■ Entries supplied ■
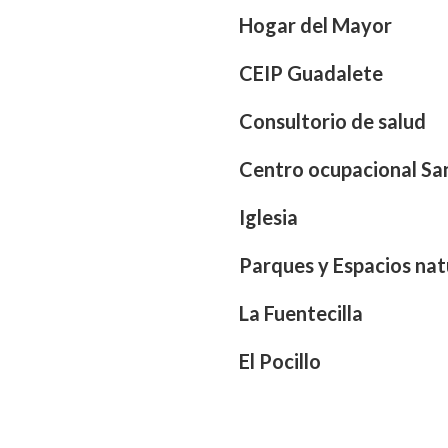
Hogar del Mayor
CEIP Guadalete
Consultorio de salud
Centro ocupacional S
Iglesia
Parques y Espacios nat
La Fuentecilla
El Pocillo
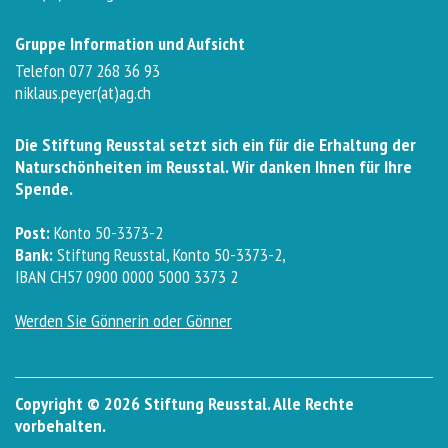
Gruppe Information und Aufsicht
Telefon 077 268 36 93
niklaus.peyer(at)ag.ch
Die Stiftung Reusstal setzt sich ein für die Erhaltung der
Naturschönheiten im Reusstal. Wir danken Ihnen für Ihre
Spende.
Post:
Konto 50-3373-2
Bank:
Stiftung Reusstal, Konto 50-3373-2,
IBAN CH57 0900 0000 5000 3373 2
Werden Sie Gönnerin oder Gönner
Copyright © 2026 Stiftung Reusstal. Alle Rechte
vorbehalten.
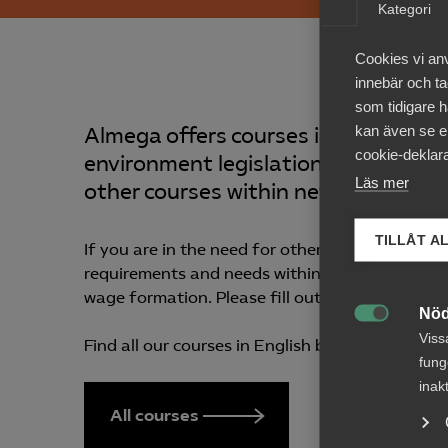
Kategori
Cookies vi an
innebär och tac
som tidigare h
kan även se en
Almega offers courses in English in
cookie-deklara
environment legislation as well as
Läs mer
other courses within new legislation
TILLÅT A
If you are in the need for other corporate course
requirements and needs within employment and 
wage formation. Please fill out this form and w
Nöd

Viss
Find all our courses in English by visiting the 
fung
inak
All courses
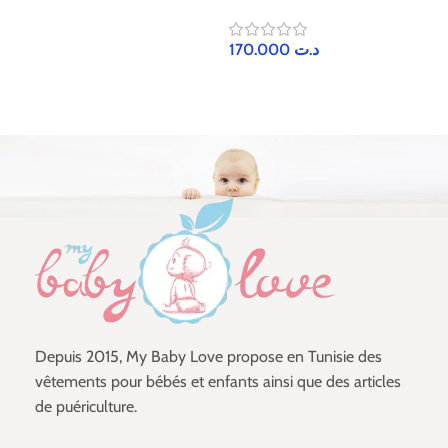
170.000
د.ت
Depuis 2015, My Baby Love propose en Tunisie des
vêtements pour bébés et enfants ainsi que des articles
de puériculture.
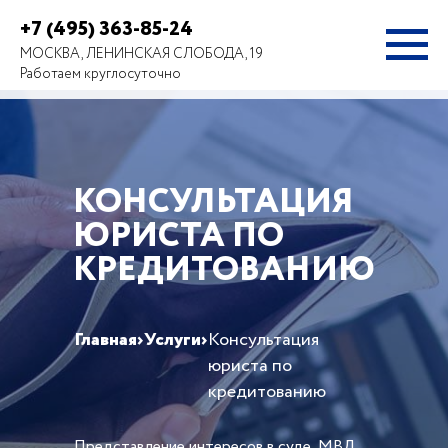
+7 (495) 363-85-24
МОСКВА, ЛЕНИНСКАЯ СЛОБОДА, 19
Работаем круглосуточно
КОНСУЛЬТАЦИЯ
ЮРИСТА ПО
КРЕДИТОВАНИЮ
Главная
›
Услуги
›
Консультация
юриста по
кредитованию
Представление интересов в суде, МВД,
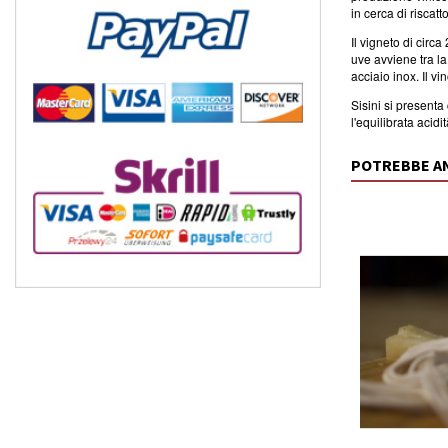
in cerca di riscatto
Il vigneto di circ
uve avviene tra la
acciaio inox. Il 
Sisini si presenta
l'equilibrata acid
POTREBBE A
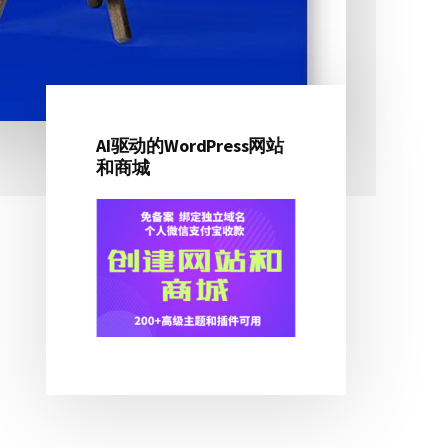
AI驱动的WordPress网站
主
和商城
侧
边
栏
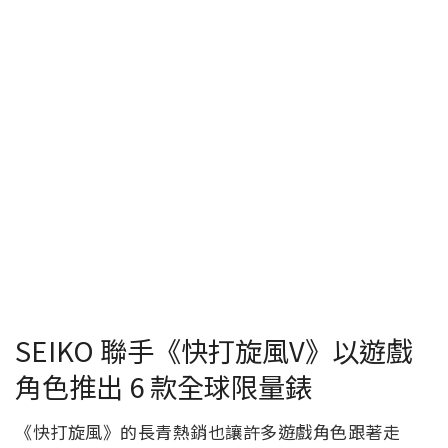
SEIKO 聯手《快打旋風V》以遊戲
角色推出 6 款全球限量錶
《快打旋風》的長青熱銷也讓許多遊戲角色跟著走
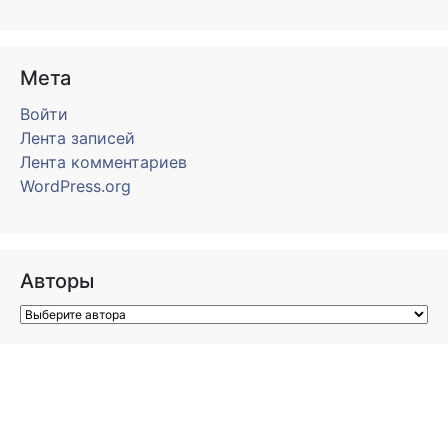
Мета
Войти
Лента записей
Лента комментариев
WordPress.org
Авторы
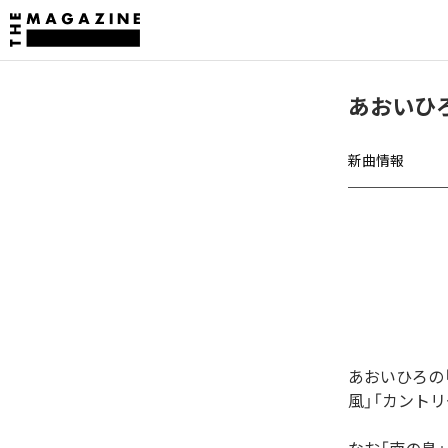
あおいひ
新曲情報
あおいひろの
風」「カント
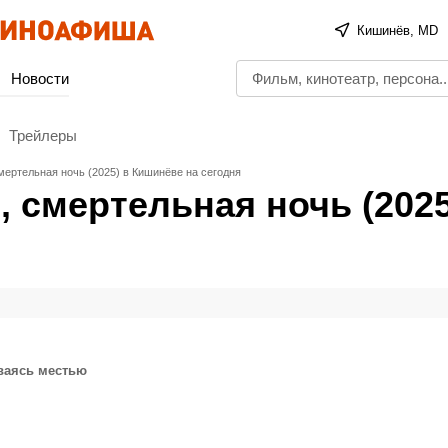
Кишинёв, MD
Новости
Трейлеры
мертельная ночь (2025) в Кишинёве на сегодня
, смертельная ночь (2025
ваясь местью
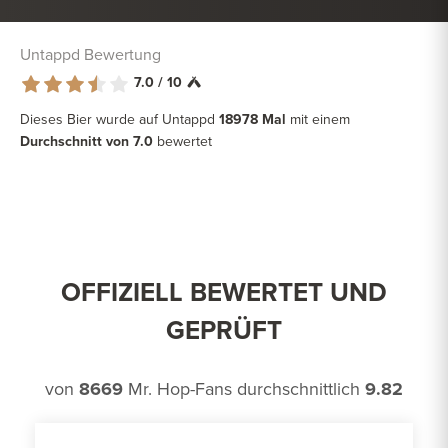
Untappd Bewertung
7.0 / 10
Dieses Bier wurde auf Untappd
18978 Mal
mit einem
Durchschnitt von 7.0
bewertet
OFFIZIELL BEWERTET UND
GEPRÜFT
von
8669
Mr. Hop-Fans durchschnittlich
9.82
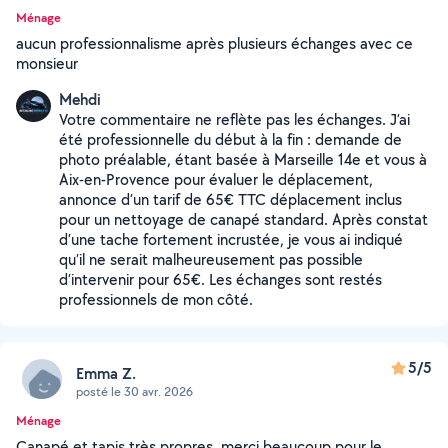
Ménage
aucun professionnalisme après plusieurs échanges avec ce
monsieur
Mehdi
Votre commentaire ne reflète pas les échanges. J’ai
été professionnelle du début à la fin : demande de
photo préalable, étant basée à Marseille 14e et vous à
Aix-en-Provence pour évaluer le déplacement,
annonce d’un tarif de 65€ TTC déplacement inclus
pour un nettoyage de canapé standard. Après constat
d’une tache fortement incrustée, je vous ai indiqué
qu’il ne serait malheureusement pas possible
d’intervenir pour 65€. Les échanges sont restés
professionnels de mon côté.
5/5
Emma Z.
posté le 30 avr. 2026
Ménage
Canapé et tapis très propres, merci beaucoup pour le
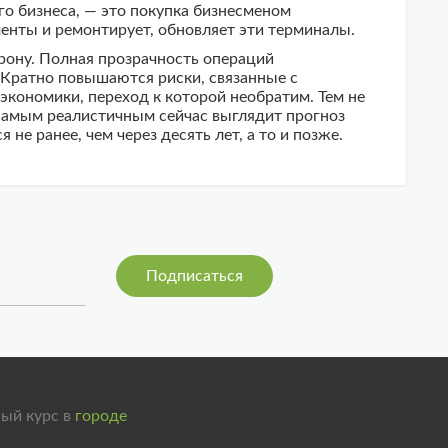
го бизнеса, — это покупка бизнесменом
менты и ремонтирует, обновляет эти терминалы.
орону. Полная прозрачность операций
 Кратно повышаются риски, связанные с
экономики, переход к которой необратим. Тем не
 Самым реалистичным сейчас выглядит прогноз
е ранее, чем через десять лет, а то и позже.
ый курс в
городе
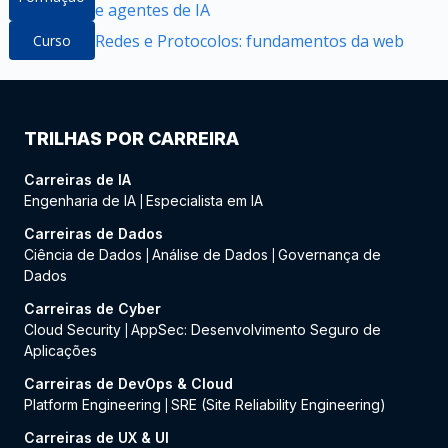
e agentes de IA
Redes e Protocolos: fundamentos da web
Curso
TRILHAS POR CARREIRA
Carreiras de IA
Engenharia de IA
Especialista em IA
|
Carreiras de Dados
Ciência de Dados
Análise de Dados
Governança de
|
|
Dados
Carreiras de Cyber
Cloud Security
AppSec: Desenvolvimento Seguro de
|
Aplicações
Carreiras de DevOps & Cloud
Platform Engineering
SRE (Site Reliability Engineering)
|
Carreiras de UX & UI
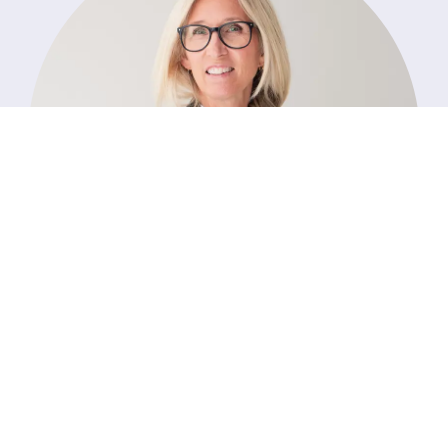
Maria Almström
Seniorkonsult
+46 (0) 70-300 50 07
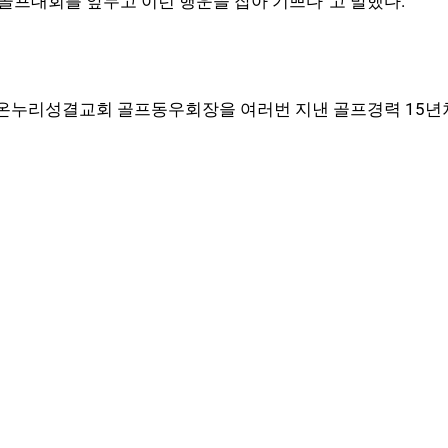
 골프대회를 앞두고 이런 행운을 잡아 기쁘다“고 말했다.
누리성결교회 골프동우회장을 여러번 지낸 골프경력 15년차 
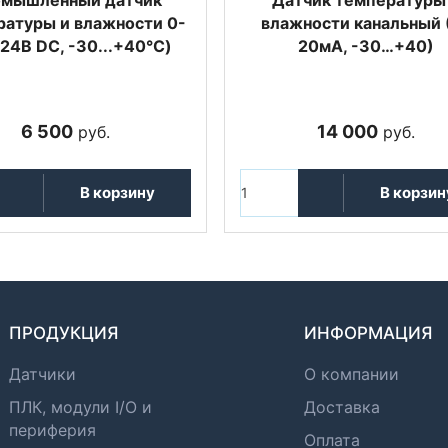
ратуры и влажности 0-
влажности канальный 
(24В DC, -30...+40°C)
20мА, -30…+40)
6 500
14 000
руб.
руб.
В корзину
В корзин
ПРОДУКЦИЯ
ИНФОРМАЦИЯ
Датчики
О компании
ПЛК, модули I/O и
Доставка
периферия
Оплата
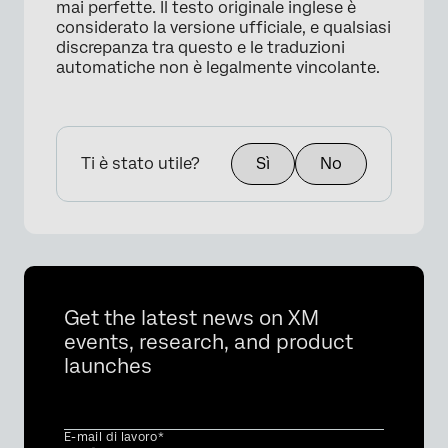
mai perfette. Il testo originale inglese è
considerato la versione ufficiale, e qualsiasi
discrepanza tra questo e le traduzioni
automatiche non è legalmente vincolante.
Ti è stato utile?
Sì
No
Get the latest news on XM
events, research, and product
launches
E-mail di lavoro*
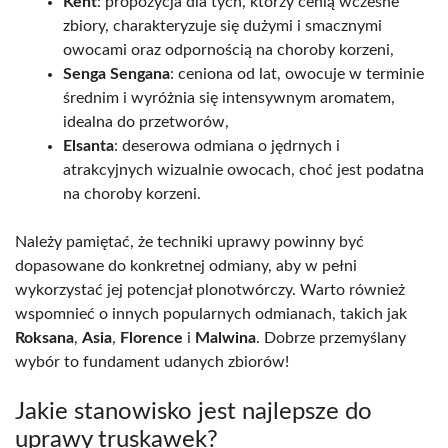
Kent
: propozycja dla tych, którzy cenią wczesne
zbiory, charakteryzuje się dużymi i smacznymi
owocami oraz odpornością na choroby korzeni,
Senga Sengana
: ceniona od lat, owocuje w terminie
średnim i wyróżnia się intensywnym aromatem,
idealna do przetworów,
Elsanta
: deserowa odmiana o jędrnych i
atrakcyjnych wizualnie owocach, choć jest podatna
na choroby korzeni.
Należy pamiętać, że techniki uprawy powinny być
dopasowane do konkretnej odmiany, aby w pełni
wykorzystać jej potencjał plonotwórczy. Warto również
wspomnieć o innych popularnych odmianach, takich jak
Roksana
,
Asia
,
Florence
i
Malwina
. Dobrze przemyślany
wybór to fundament udanych zbiorów!
Jakie stanowisko jest najlepsze do
uprawy truskawek?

■ Task to complete ■
Only a number is expected here: the count of lines in the records above that include the word "korzeni".

■ Solution for this task ■
2